# Dog barking all night - can anything be done?



## CharlieMcC (2 Oct 2006)

Hello all,

I have a young neighbour across the road who has a dog that barks all night - literally. 

I'm lucky that I'm far enough away that I don't hear it, but those living closer to the house do, and his 'semi-detached' neighbour (ie the house, not the neighbour  ) is driven to distraction at this stage. She's in her early 80s and is recovering from serious illness, so really could do with her sleep.

She's a timid, polite old lady, keeps to herself and doesn't want any aggravation, so is reluctant to say anything to the guy. He's a fairly unpleasant chap, by reputation (I've never had any dealings with him, but know others who have), whose mother is the same - his parents lived in the house until recently and when the old lady once gently approached the mother about some problem she had the face bitten off her. The mother is still on the scene (drops by, apparently, once a week to wash the son's clothes!!), so I think that's making the lady even more reluctant to say anything.

Can anything be done in this situation? Although I am not directly effected I do feel a certain obligation to help this lady out.

I also happen to be one of those nuts who is insanely devoted to animals and it horrifies me that this dog is *never* seen out, it's locked up day and night and never taken for a walk by its owner.

None of this lady's neighbours want a war with this guy, we'd really just like this to be resolved civilly, but quite honestly I'm not sure that's possible. And the last thing I want is for him to take his annoyance out on the dog. 

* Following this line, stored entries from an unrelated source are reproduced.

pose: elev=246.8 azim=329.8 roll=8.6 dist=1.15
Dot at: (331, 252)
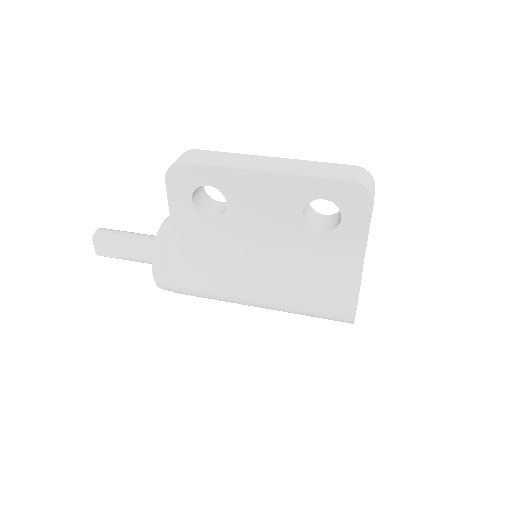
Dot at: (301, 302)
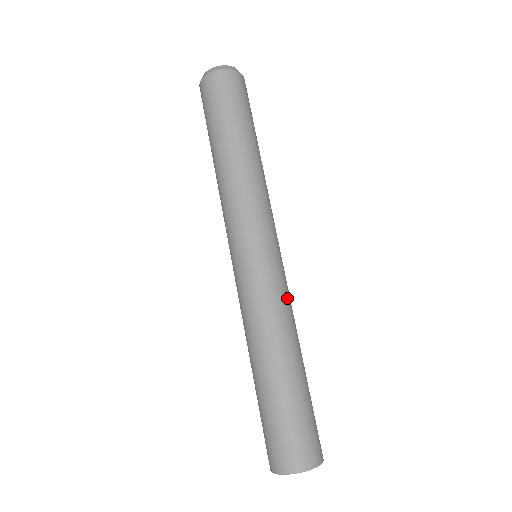
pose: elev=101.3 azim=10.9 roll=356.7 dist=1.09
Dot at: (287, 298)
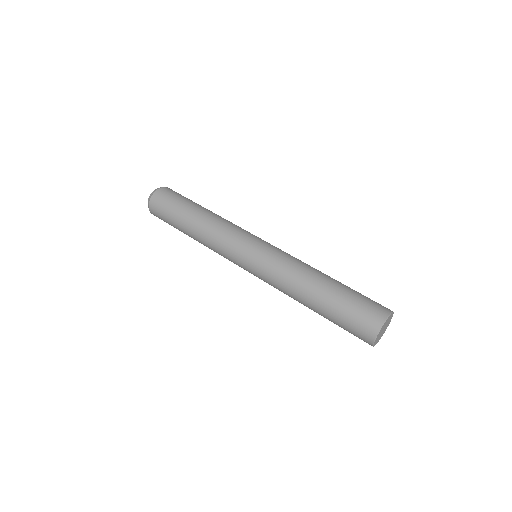
Dot at: (292, 256)
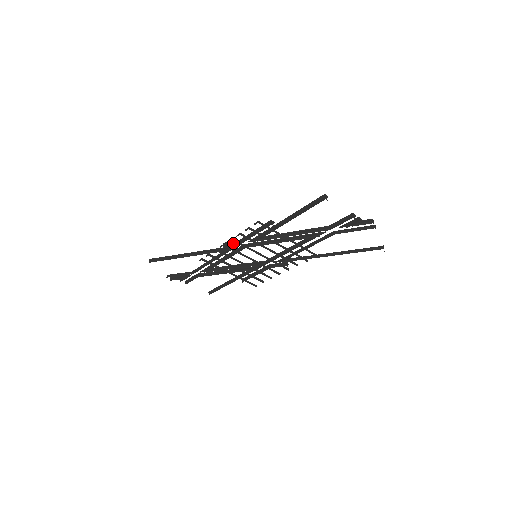
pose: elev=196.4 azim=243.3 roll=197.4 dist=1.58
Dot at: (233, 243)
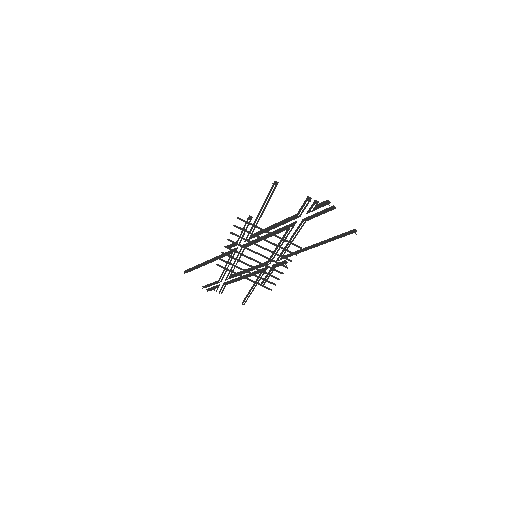
Dot at: (233, 245)
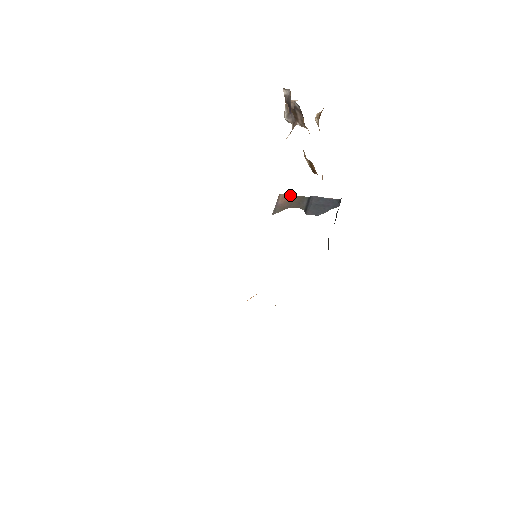
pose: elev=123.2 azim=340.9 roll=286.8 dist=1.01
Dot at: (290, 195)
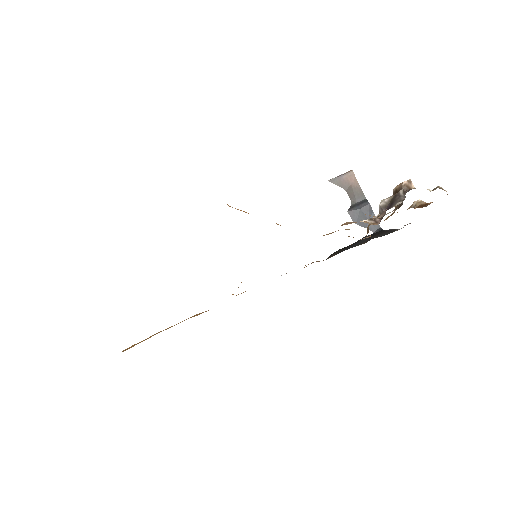
Dot at: (357, 181)
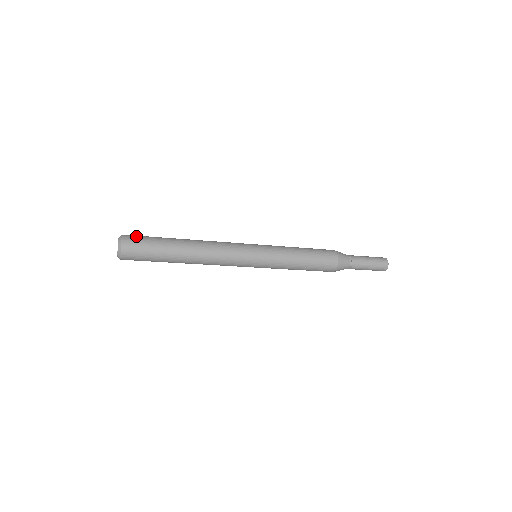
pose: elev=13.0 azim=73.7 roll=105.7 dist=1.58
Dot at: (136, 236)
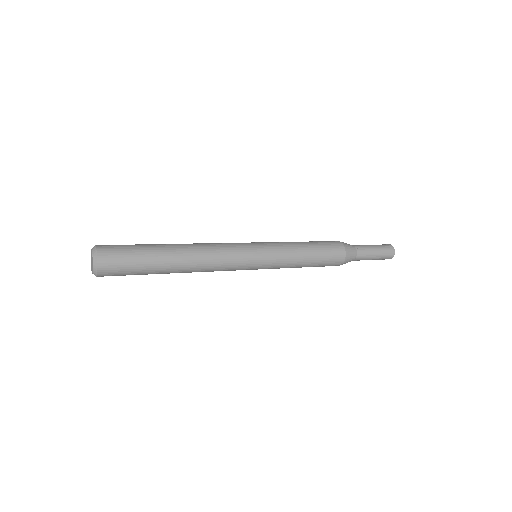
Dot at: (115, 253)
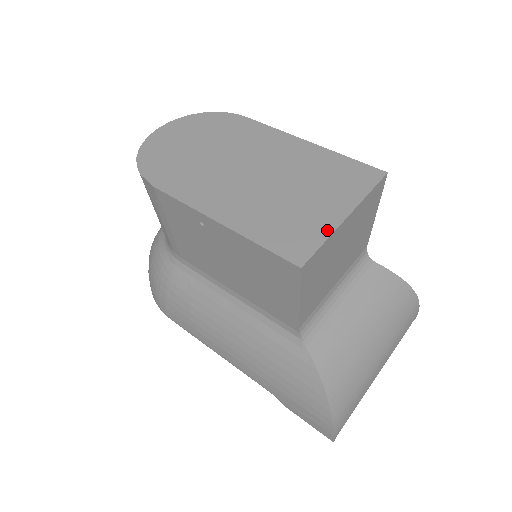
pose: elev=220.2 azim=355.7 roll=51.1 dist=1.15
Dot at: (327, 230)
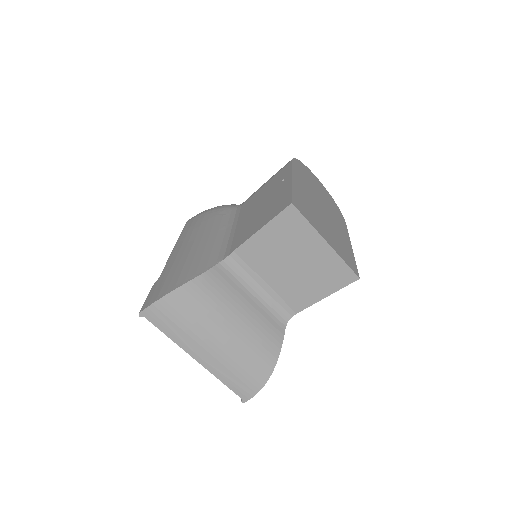
Dot at: (315, 227)
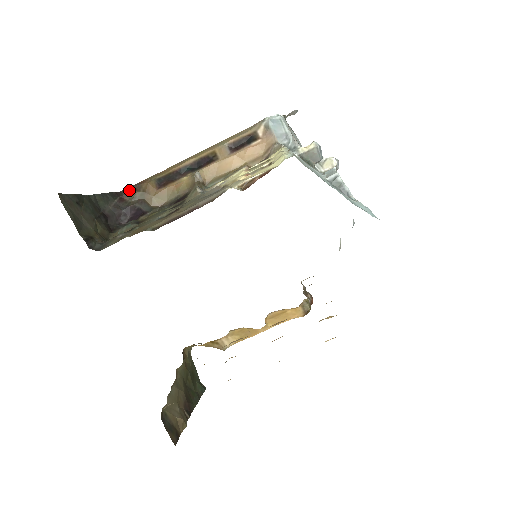
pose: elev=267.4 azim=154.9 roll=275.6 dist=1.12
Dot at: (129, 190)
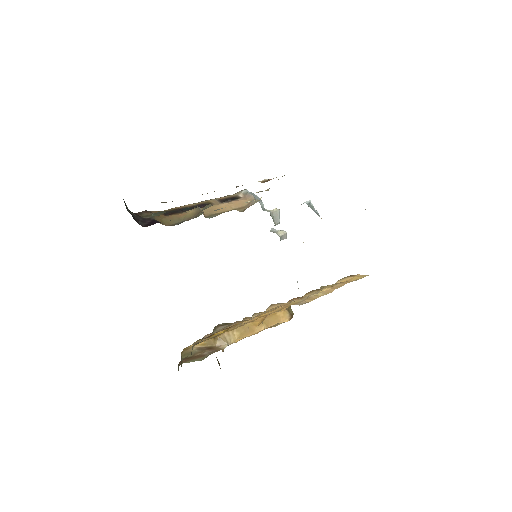
Dot at: (142, 212)
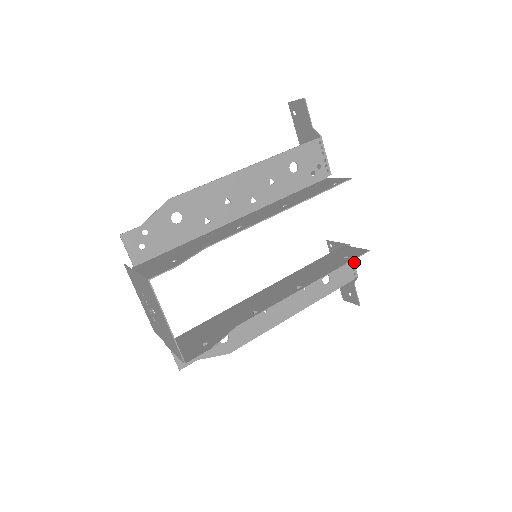
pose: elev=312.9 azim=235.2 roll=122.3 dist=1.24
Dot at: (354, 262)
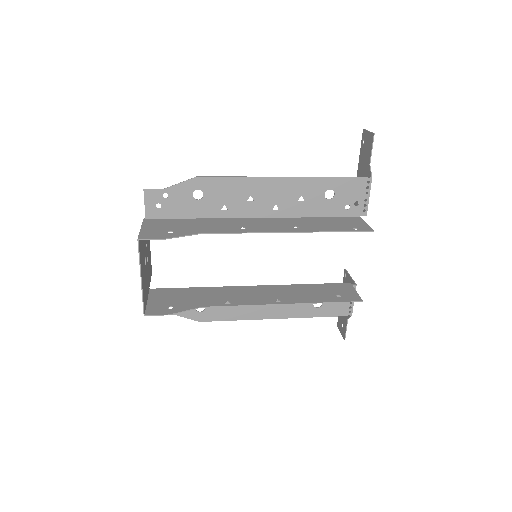
Dot at: occluded
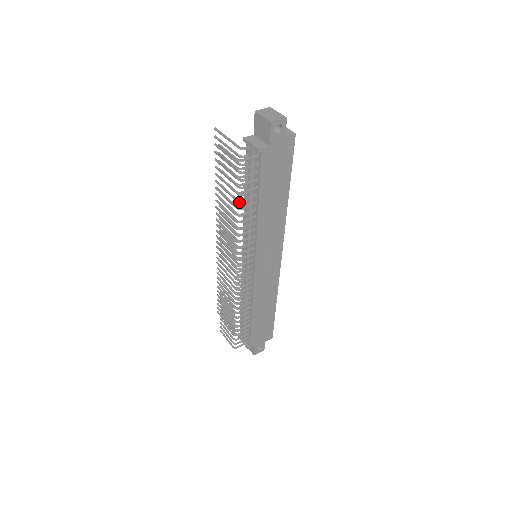
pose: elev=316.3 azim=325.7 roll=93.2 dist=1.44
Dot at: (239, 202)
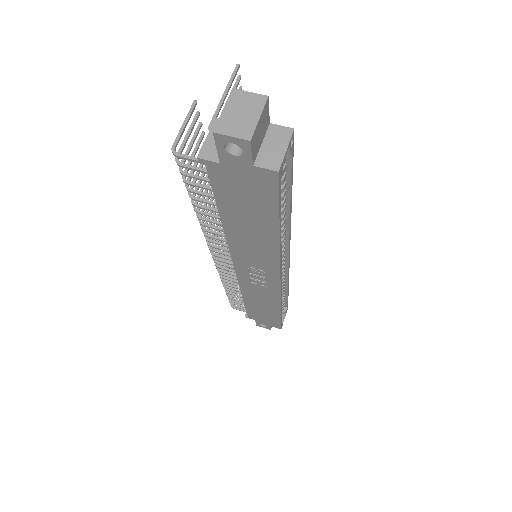
Dot at: occluded
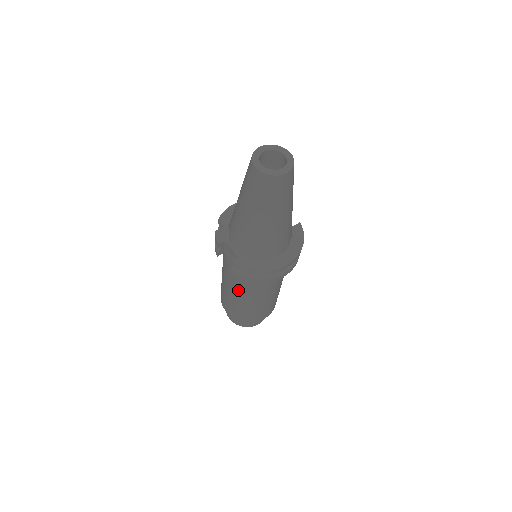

Any suggestions would be appreciated, thank you.


----------



## Sue Ellen (2 Oct 2006)

Hi Charlie,

Very distressing for the old dear.

If you have a read thru these previous threads you might find some helpful info.


----------



## anois (3 Oct 2006)

Just wondering if the old lady would try those little foam ear plugs and see would they help. I know they are fantastic to cut down most sound but as a dogs bark is very loud and piercing I'm not sure how they would go but would be worth a try.


----------



## demoivre (3 Oct 2006)

ISPCA recommends this action.


----------



## ney001 (3 Oct 2006)

A girl I used to work with walked at lunchtime and was always set on by this dog who just followed her barking all the time - she was terrified of him so we bought her a dog whistle - then she never went out without it.  The dog still followed her but he stopped barking every time she blew the whistle - eventually he stopped following her altogether - worth a try?


----------



## Z100 (9 Feb 2007)

Was about to post about a neighbour's dog, who barks through the night (the dog, not the neighbour  ), luckily did a quick search - the OP's story is almost identical to my own, the only difference is that it's an elderly male neighbour who's driven to despair by this barker. 

But again it's another tale of an utterly unapproachable neighbour, let's just say this fella has history. The animal-loving neighbours around him have been concerned about the dog for a while now, he has literally never been seen out, locked up day in, day out.

I looked up an earlier poster's link to the ISPCA advice on noisy dogs but it doesn't exactly offer much comfort:

*Noisy Dogs*

*If you are bothered by persistent dog barking, talk to the owner. Check with others in your area if they are affected and get their support for your complaint.*

*The Control of Dogs Act 1986 sets out a procedure to follow if you are bothered by persistent dog barking in your area. Go to your local District Court and state that you want to make a complaint. You will be given a date when your complaint will be heard and a copy of Form Number 5. *

*Write the name and address of the noisy dog's owner, your name, and the date and time when your complaint is to be heard in the District Court on the form. Sign and date it, and give it to the dog's owner 7 days before your complaint is due to be heard. The dog's owner has this time to resolve the problem.*

*If you go to the District Court and the judge finds that a nuisance has been created by excessive barking he can:*

*Order the owner to exercise "due control" over the dog. *
*Limit the number of dogs the owner can keep for a certain length of time *
*Order the dog to be delivered to a dog warden to be dealt with as if it were an unwanted dog. *
Is this really the only route, ie that an elderly man, who is already afraid of his neighbour, has to go to his local District Court and state that he wants to make a complaint, and then must actually hand the form to the neighbour?

Has anyone done this? I'd be quite happy to do it for him, even if I worry about the consequences, but is there no step before this, eg a warning from the ISPCA/Gardai?

The barking through the night is one issue, but there is a potential cruelty issue here too. Would the ISPCA act on that? 

Would be grateful for any advice from any one who's been through a similar experience. Thanks.

*Update: just checked the ISPCA site again and saw the section on reporting cruelty to animals. Think I might go down this route. Opinions welcomed.*


----------